Edit: After looking at the commits, we did fix the auto-clean mechanism. So this may be clean trying to read the metadata of many files? If you run moon clean
manually does it error? And if you delete .moon/cache
does the error go away?
- it doesn't happen on all commands, or all tasks, just some tasks. it's not entirely deterministic
- i do get the error when running
moon clean
, consistently - when deleting
.moon/cache
i canmoon check --all
to run for a while but it eventually fails on the error, after which other tasks seem to fail more consistently. seems that this error is more likely to happen the more cache files you have.
running du
in .moon/cache
at this point leads to:
6136 ./hashes
(... states subdirectories ...)
7536 ./states
8416 ./outputs
22104 .
Ok that's helpful, then it definitely seems like the cleaning. Let me rework it a bit so that it doesn't read metadata of these files.
This is actually a bit tricky. I may have to remove this functionality, or wrap it in a setting or something.
Are these large cache files by chance? Or just a ton of small ones?

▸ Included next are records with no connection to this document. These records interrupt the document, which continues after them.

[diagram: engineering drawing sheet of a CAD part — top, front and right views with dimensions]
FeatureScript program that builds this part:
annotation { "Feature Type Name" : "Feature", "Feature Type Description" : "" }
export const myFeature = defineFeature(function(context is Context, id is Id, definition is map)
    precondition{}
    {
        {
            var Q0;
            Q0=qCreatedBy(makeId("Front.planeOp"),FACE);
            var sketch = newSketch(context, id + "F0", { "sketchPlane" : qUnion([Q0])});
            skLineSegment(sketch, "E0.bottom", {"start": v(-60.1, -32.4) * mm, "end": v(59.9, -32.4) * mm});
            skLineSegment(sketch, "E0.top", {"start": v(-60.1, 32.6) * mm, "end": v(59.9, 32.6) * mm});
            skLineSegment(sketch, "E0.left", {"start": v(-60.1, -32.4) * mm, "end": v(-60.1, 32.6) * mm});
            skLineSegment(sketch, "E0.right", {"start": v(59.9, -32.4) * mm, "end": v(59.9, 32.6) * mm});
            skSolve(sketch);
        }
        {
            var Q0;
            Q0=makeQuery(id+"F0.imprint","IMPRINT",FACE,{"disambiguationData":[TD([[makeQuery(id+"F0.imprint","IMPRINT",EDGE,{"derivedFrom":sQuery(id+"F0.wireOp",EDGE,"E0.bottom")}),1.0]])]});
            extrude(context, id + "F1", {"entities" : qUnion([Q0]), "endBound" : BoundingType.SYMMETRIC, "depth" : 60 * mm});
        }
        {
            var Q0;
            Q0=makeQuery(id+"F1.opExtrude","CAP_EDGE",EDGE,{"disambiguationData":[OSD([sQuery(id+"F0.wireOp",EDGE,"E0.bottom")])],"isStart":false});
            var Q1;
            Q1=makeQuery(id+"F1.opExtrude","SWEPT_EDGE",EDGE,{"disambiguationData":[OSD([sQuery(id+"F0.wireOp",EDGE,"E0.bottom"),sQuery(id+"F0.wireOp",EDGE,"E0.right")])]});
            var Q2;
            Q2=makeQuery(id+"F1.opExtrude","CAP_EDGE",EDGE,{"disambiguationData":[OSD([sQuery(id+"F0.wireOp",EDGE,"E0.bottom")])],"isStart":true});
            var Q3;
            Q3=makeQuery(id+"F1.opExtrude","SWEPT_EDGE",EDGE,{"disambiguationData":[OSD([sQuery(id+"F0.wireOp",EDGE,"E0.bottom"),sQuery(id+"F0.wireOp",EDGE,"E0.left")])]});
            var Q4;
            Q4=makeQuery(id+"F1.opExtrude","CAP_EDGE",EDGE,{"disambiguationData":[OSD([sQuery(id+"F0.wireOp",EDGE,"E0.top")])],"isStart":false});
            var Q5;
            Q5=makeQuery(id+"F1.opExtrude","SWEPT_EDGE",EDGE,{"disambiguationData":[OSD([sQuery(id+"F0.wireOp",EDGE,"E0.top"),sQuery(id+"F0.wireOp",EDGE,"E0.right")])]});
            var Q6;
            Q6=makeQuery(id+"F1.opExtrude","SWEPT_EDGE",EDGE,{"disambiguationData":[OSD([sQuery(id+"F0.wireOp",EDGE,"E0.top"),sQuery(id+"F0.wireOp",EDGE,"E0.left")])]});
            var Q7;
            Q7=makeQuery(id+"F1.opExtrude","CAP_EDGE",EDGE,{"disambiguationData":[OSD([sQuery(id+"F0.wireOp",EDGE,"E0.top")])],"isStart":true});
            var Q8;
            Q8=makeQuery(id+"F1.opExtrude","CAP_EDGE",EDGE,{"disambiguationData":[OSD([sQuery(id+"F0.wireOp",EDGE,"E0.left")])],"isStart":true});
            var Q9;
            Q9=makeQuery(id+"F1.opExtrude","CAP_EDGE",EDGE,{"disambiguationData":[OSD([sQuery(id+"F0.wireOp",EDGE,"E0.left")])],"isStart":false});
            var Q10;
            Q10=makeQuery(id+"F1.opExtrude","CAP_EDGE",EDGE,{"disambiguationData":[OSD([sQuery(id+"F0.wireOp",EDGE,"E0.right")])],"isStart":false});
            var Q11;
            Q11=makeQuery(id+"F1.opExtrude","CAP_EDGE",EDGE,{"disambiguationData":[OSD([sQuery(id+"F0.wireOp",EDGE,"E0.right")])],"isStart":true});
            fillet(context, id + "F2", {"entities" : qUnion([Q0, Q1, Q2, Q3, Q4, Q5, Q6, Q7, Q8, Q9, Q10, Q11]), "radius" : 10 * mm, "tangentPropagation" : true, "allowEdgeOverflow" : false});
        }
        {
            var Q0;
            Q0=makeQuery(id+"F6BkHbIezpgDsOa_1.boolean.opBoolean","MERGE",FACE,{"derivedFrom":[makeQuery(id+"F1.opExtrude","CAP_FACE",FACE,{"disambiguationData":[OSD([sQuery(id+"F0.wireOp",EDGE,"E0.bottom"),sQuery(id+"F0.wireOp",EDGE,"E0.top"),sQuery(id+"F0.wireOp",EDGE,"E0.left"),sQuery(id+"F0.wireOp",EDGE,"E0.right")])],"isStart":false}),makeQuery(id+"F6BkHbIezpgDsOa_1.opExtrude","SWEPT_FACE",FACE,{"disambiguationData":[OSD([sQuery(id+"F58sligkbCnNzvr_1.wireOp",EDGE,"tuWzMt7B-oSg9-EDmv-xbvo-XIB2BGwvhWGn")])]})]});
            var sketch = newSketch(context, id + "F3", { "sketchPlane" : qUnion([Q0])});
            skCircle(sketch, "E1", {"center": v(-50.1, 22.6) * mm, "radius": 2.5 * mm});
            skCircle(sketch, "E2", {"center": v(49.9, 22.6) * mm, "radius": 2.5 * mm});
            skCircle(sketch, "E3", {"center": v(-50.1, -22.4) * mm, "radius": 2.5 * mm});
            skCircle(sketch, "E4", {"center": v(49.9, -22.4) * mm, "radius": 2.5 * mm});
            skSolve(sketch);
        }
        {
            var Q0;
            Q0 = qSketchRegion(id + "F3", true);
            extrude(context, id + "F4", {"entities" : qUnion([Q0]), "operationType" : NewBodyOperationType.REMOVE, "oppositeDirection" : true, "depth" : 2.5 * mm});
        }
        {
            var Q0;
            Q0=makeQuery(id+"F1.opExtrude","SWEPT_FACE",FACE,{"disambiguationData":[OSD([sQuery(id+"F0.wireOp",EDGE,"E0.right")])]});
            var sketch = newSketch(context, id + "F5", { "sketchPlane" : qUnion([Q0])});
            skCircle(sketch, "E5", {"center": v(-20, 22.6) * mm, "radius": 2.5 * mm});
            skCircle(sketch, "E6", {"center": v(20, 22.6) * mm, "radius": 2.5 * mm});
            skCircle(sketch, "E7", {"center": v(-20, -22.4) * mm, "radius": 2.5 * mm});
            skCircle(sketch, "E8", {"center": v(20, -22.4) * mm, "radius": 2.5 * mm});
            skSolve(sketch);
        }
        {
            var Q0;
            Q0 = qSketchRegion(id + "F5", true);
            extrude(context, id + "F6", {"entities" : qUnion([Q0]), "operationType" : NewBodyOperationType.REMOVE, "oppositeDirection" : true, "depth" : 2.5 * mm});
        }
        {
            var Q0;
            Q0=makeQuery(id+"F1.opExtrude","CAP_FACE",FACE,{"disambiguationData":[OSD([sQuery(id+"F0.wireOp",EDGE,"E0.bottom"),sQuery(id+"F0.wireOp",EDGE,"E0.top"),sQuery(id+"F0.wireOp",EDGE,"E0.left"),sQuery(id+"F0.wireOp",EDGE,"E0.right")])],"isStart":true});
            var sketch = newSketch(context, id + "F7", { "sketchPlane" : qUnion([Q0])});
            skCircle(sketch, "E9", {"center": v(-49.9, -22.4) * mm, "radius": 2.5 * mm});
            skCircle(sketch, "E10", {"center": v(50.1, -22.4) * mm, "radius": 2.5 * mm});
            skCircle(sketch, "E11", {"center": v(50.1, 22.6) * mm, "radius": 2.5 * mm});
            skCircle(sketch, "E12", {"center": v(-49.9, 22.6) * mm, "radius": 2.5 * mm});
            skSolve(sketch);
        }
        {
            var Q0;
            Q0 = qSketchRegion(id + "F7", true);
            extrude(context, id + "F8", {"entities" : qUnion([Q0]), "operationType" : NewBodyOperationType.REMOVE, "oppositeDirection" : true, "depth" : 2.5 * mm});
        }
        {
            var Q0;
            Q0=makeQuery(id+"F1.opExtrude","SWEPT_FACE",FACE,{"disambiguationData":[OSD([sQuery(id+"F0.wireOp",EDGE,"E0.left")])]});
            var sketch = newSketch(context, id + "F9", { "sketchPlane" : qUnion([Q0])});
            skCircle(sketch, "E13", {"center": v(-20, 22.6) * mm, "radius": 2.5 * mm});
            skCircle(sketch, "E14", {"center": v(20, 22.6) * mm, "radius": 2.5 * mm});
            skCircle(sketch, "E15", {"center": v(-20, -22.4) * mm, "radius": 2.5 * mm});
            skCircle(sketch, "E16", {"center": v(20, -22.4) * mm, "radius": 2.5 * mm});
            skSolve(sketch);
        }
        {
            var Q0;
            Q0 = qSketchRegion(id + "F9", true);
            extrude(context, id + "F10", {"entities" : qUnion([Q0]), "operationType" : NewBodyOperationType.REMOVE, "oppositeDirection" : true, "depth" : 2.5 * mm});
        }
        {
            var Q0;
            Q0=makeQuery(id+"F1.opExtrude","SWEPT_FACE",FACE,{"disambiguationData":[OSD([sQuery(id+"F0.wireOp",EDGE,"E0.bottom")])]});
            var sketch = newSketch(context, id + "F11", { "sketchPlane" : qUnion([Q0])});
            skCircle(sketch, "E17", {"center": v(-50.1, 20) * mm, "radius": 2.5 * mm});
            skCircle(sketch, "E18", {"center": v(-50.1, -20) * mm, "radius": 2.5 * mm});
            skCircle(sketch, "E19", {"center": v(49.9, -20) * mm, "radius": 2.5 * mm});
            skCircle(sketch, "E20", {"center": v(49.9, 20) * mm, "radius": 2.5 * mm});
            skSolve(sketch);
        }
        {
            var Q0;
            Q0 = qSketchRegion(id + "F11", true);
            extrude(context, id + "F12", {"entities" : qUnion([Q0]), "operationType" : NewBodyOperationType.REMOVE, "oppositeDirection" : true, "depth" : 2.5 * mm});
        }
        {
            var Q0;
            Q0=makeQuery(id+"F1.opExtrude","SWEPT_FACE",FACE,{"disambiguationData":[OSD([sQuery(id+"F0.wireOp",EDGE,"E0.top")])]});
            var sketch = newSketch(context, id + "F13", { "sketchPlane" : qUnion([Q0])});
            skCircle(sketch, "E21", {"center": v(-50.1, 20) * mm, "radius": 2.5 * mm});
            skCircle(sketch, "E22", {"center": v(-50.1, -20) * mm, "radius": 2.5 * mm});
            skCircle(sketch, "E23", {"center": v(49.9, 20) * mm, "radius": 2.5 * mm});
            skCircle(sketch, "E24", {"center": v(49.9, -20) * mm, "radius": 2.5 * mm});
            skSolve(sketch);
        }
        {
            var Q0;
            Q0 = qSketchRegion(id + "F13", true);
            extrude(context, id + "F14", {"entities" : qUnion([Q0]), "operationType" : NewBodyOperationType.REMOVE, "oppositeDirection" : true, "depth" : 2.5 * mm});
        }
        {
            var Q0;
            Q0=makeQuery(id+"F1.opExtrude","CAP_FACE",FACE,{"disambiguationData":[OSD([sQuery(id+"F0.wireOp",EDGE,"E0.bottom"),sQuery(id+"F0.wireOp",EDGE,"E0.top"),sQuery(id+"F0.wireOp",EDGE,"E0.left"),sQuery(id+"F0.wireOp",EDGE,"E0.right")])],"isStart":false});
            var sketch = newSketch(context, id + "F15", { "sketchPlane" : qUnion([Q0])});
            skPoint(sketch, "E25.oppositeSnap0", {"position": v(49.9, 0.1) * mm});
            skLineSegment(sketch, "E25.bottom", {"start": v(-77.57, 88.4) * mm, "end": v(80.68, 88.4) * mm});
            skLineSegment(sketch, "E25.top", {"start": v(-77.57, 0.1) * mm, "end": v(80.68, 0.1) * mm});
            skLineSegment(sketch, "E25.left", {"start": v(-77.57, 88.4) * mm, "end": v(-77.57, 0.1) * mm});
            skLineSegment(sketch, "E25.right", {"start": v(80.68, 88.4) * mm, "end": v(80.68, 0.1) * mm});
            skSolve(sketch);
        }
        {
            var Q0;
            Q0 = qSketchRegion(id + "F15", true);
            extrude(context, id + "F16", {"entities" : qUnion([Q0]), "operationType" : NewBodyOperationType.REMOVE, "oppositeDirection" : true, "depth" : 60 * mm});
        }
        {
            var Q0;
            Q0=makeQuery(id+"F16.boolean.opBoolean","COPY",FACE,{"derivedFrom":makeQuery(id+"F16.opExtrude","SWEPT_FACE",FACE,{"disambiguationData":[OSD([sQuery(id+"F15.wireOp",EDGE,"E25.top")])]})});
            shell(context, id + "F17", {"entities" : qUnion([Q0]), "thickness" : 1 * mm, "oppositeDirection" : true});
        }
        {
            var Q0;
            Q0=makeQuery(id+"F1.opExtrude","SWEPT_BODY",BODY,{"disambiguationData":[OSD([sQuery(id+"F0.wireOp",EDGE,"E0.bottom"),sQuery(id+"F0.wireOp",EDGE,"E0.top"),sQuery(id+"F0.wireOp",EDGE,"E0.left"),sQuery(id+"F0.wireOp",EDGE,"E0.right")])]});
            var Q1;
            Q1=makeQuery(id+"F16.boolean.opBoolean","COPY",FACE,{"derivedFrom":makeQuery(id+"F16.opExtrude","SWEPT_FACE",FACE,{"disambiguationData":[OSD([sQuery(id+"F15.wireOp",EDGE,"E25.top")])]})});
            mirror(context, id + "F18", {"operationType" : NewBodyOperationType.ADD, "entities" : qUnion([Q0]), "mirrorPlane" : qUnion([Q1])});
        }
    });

I've made a few changes that will reduce the amount of syscalls, but not 100% this will fix the problem. I'll pull these into a patch and look into a bigger fix for the next release:
Ok I landed those in 1.24, I also added a new setting to control this so you can turn it off if its still an issue.
Are these large cache files by chance? Or just a ton of small ones?
I get this with a du .
of 11960 and fd . | wc -l
of 1050 (on 1.23.4).
Updating to 1.24.1 has fixed the problem. Thanks!